▶ _GOAL OF THE EXERCISE_: A line belongs in the answer if it contains "casing"; copy every such line from the entries below.

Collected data
• • •

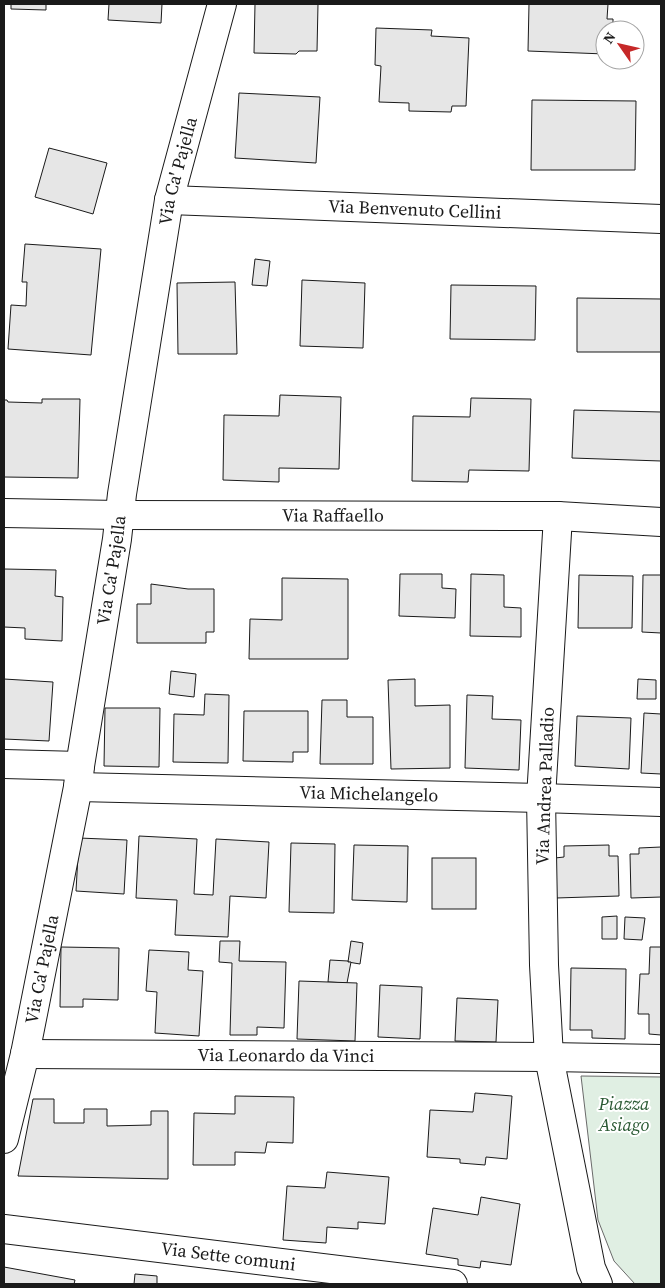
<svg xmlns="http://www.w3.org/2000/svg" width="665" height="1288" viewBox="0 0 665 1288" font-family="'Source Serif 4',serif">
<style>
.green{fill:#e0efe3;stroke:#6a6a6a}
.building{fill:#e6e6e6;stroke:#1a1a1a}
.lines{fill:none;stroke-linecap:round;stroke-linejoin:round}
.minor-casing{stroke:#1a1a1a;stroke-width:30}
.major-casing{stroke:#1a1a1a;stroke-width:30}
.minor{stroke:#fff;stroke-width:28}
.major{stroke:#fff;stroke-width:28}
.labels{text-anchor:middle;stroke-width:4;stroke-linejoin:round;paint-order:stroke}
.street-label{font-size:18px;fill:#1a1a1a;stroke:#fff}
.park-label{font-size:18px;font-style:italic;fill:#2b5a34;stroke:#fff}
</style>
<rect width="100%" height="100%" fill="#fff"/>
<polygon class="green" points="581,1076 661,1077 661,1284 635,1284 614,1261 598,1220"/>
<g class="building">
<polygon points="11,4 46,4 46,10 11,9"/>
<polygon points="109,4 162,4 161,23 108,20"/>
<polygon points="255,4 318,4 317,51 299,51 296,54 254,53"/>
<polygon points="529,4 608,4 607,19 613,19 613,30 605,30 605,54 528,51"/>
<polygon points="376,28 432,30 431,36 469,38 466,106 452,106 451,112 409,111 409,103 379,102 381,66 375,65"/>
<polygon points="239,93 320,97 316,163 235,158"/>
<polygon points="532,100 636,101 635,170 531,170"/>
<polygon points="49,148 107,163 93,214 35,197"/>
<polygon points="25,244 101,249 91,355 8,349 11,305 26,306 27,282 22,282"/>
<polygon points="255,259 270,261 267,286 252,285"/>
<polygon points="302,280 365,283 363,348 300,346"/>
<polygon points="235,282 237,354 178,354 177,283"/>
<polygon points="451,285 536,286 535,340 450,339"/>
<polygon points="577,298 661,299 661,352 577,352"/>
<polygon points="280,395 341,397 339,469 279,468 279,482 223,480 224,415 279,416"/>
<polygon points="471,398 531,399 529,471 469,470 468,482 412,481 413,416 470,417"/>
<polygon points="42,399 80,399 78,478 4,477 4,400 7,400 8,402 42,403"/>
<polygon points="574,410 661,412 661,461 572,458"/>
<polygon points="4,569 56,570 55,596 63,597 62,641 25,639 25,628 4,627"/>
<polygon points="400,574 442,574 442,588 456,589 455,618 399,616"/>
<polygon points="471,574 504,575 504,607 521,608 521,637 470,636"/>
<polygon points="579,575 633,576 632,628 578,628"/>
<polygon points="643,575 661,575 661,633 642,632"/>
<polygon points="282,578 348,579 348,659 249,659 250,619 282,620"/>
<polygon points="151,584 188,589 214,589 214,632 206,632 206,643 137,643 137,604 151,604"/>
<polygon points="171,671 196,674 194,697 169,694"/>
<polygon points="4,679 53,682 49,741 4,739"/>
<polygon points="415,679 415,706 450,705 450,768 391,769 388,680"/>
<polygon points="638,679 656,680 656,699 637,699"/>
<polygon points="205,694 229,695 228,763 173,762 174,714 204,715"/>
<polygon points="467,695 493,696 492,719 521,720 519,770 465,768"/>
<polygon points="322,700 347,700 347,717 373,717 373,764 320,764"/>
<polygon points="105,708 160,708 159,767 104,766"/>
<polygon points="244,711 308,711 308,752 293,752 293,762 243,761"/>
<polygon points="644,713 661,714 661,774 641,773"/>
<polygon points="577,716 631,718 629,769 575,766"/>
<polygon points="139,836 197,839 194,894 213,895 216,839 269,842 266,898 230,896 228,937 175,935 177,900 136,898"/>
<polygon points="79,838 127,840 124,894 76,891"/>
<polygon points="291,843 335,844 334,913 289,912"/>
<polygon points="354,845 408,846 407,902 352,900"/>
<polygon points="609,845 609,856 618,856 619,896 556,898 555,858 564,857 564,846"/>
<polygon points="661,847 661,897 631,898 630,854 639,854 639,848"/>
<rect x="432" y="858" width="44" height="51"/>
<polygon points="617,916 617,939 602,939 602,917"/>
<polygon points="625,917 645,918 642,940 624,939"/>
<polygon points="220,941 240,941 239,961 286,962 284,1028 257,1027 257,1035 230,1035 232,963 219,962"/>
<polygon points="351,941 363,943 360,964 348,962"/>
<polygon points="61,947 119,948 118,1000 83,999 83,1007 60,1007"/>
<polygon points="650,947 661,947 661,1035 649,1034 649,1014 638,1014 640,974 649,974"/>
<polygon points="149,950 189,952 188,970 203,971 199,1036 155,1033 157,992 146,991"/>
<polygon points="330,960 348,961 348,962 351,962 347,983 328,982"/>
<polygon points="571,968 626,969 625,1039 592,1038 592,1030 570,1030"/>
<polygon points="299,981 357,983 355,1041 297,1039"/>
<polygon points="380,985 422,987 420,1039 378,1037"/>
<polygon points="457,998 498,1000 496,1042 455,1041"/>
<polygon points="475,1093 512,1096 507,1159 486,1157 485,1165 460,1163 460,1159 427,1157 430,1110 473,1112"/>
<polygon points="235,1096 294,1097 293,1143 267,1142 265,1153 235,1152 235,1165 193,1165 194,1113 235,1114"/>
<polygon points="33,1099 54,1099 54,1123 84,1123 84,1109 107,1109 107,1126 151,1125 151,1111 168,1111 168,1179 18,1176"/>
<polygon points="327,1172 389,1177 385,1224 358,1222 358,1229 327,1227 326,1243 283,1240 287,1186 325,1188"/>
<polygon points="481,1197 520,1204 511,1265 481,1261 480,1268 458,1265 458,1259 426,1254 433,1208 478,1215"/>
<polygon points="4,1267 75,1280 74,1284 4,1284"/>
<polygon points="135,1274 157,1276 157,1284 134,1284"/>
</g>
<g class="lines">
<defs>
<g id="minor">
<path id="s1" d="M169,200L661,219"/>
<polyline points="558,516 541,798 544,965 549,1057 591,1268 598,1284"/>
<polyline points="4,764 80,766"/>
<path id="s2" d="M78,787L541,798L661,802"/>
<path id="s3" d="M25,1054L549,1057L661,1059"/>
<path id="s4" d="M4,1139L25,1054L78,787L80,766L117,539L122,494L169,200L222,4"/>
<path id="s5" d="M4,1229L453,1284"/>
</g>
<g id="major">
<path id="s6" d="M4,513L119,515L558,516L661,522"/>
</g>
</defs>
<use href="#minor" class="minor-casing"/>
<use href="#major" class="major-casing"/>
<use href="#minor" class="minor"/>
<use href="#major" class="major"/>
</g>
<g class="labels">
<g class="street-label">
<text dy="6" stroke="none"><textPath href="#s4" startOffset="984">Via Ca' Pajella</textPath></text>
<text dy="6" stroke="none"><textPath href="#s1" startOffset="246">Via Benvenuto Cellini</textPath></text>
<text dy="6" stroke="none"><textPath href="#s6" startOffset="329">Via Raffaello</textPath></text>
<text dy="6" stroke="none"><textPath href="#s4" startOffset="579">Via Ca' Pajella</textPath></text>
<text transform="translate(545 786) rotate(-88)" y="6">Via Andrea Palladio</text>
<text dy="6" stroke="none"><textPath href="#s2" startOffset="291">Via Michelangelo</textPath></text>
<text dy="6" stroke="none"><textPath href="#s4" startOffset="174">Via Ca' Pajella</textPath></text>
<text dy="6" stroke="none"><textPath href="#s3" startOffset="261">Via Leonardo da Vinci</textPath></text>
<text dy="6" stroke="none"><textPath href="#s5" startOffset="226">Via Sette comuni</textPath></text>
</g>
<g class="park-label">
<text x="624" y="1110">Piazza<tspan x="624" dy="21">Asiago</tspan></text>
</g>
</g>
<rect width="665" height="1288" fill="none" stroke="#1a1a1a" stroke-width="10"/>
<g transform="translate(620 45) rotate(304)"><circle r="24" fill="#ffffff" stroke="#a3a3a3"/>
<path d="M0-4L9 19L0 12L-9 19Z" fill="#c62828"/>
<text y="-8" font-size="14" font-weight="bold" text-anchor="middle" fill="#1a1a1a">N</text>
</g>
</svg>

• • •

▶ _FINISHED TASK_:
.minor-casing{stroke:#1a1a1a;stroke-width:30}
.major-casing{stroke:#1a1a1a;stroke-width:30}
<use href="#minor" class="minor-casing"/>
<use href="#major" class="major-casing"/>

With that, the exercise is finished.